[Consigne] Recopiez fidèlement le passage de l'arrêt de la cour d'appel de Paris allant de « Le 15 février » à « 16 septembre 2019. ».

[Texte proposé]
──────────

Cour d’appel de Paris, 26 novembre 2024, RG n° 21/10405
Cour d’appel de Paris, 26 novembre 2024, RG n° 21/10405

Type de juridiction : Cour d’appel

Juridiction : Cour d’appel de Paris

Thématique : Licenciement et droits des salariés : enjeux de la preuve et de la régularité des procédures.

Résumé

Contrat de travail et embauche

La société Marionnaud Lafayette a embauché Mme [S] [T] par un contrat de travail à durée déterminée le 14 décembre 2017, en tant que responsable maintenance, avec un salaire brut mensuel de 4 616 euros. Ce contrat a été suivi d’un contrat à durée indéterminée à partir du 16 juin 2018, avec reprise d’ancienneté et des conditions similaires.

Rupture du contrat et licenciement

Le 15 février 2019, la société a convoqué Mme [T] à un entretien préalable à un éventuel licenciement, qui a eu lieu le 25 février. Le 28 février 2019, elle a été licenciée pour cause réelle et sérieuse, avec dispense de préavis. Mme [T] a contesté ce licenciement et a saisi le conseil de prud’hommes de Paris le 16 septembre 2019.

──────────

[Données fournies]

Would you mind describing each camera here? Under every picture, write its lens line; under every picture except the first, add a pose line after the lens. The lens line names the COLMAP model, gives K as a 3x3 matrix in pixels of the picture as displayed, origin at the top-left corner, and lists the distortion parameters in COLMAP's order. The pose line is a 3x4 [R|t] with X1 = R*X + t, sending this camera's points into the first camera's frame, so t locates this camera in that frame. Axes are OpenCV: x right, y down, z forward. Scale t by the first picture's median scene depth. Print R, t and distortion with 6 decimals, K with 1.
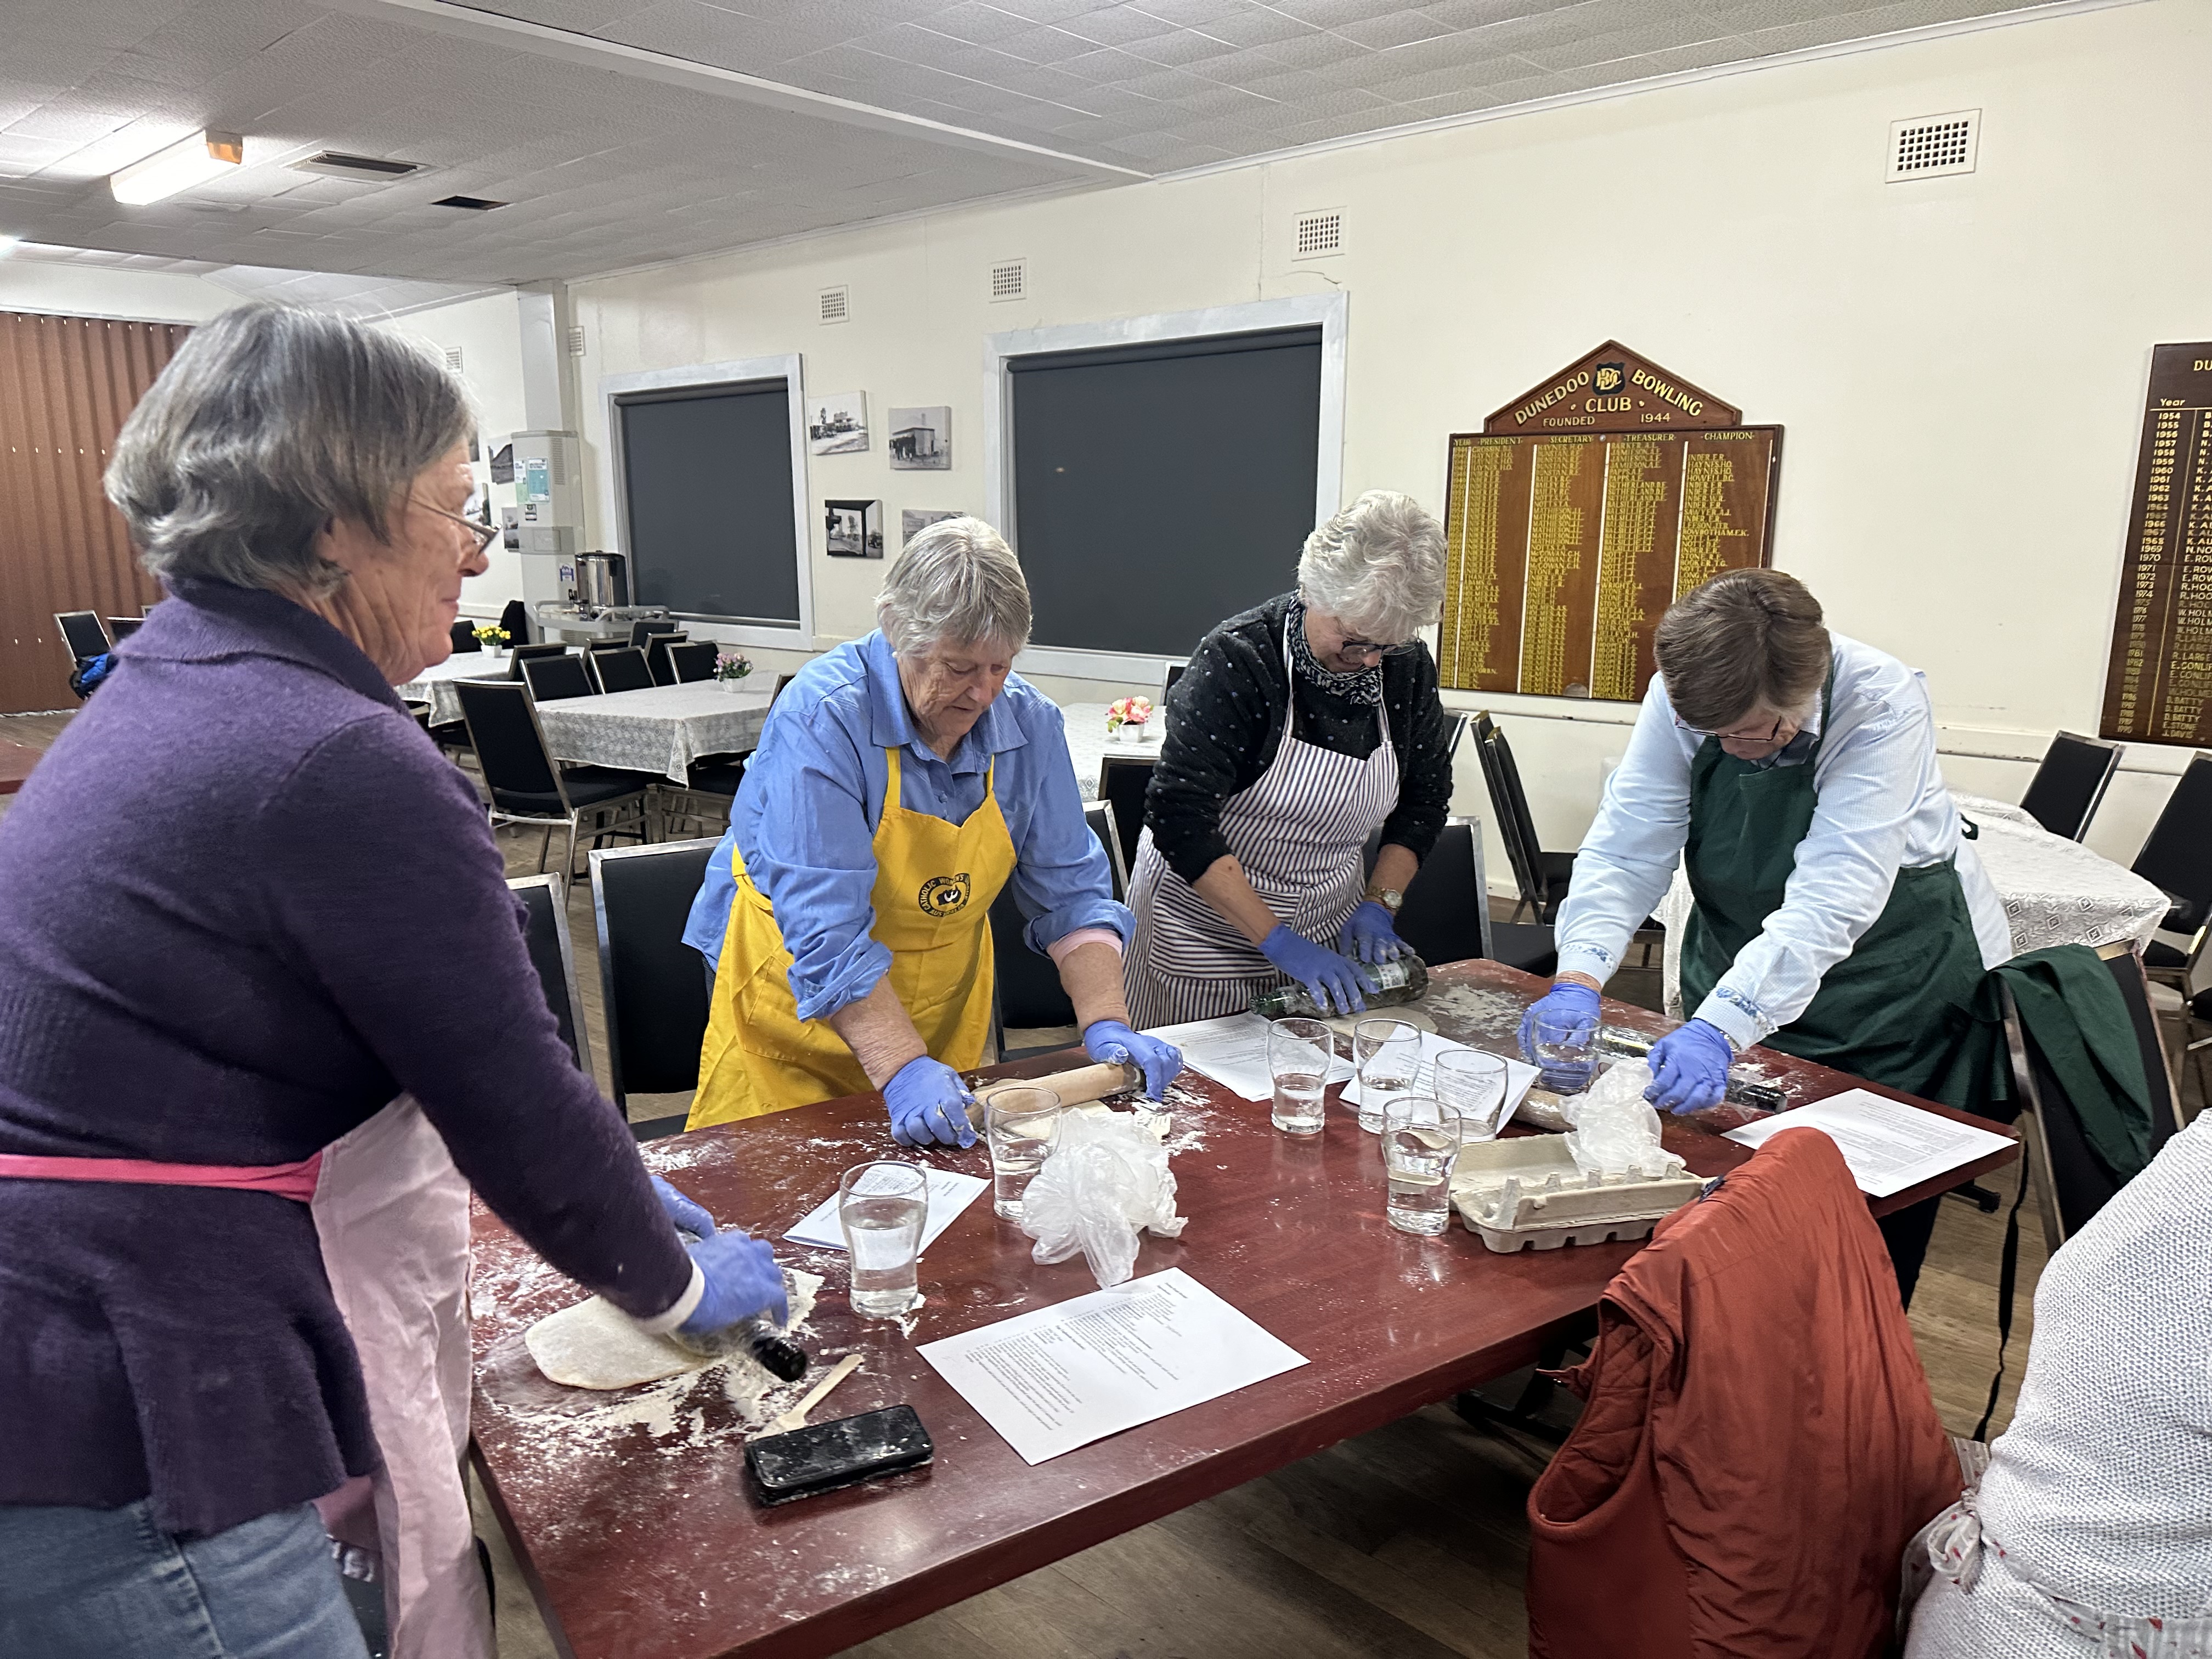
lens RADIAL K [[1548.2, 0, 1107.1], [0, 1548.2, 846.2], [0, 0, 1]] dist [0.089141, -0.102755]
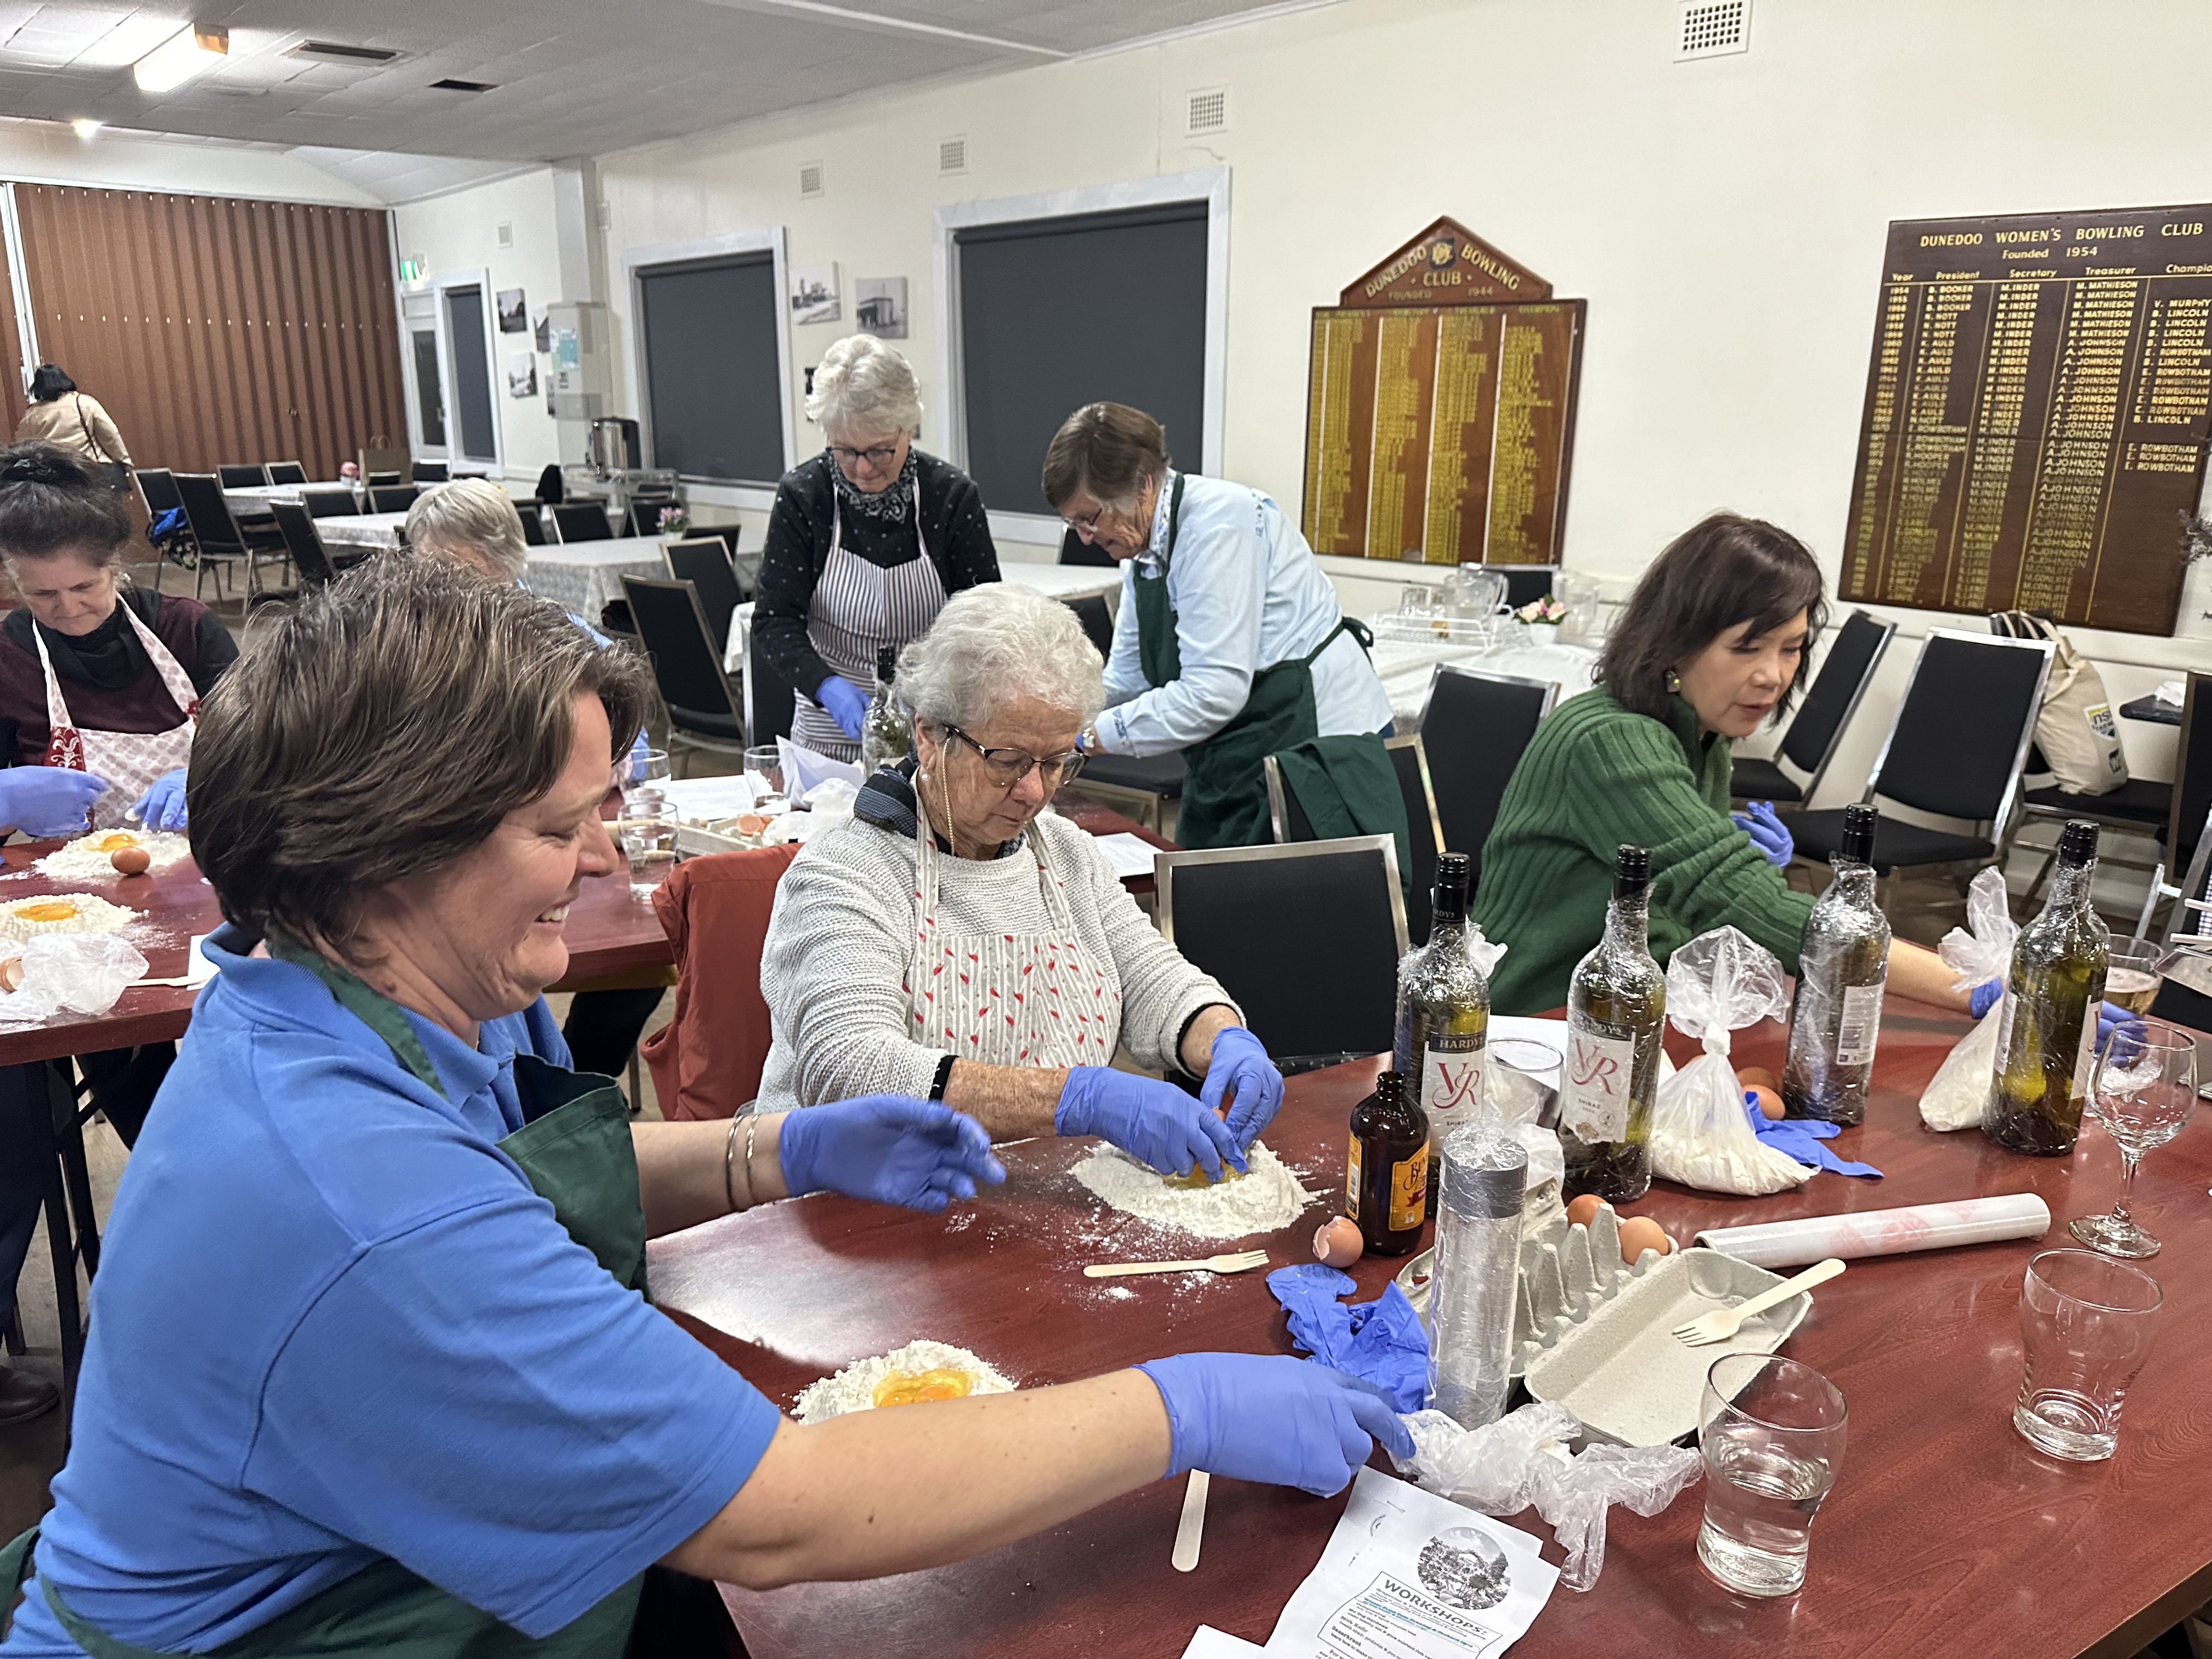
lens RADIAL K [[1566.1, 0, 1137.8], [0, 1566.1, 823.0], [0, 0, 1]] dist [0.060607, -0.073238]
pose [[0.996232, 0.031275, -0.080893, 0.185445], [-0.026746, 0.998046, 0.056478, 0.024461], [0.082501, -0.054101, 0.995121, -0.076735]]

──────────

[Corrigé]
Le 15 février 2019, la société a convoqué Mme [T] à un entretien préalable à un éventuel licenciement, qui a eu lieu le 25 février. Le 28 février 2019, elle a été licenciée pour cause réelle et sérieuse, avec dispense de préavis. Mme [T] a contesté ce licenciement et a saisi le conseil de prud’hommes de Paris le 16 septembre 2019.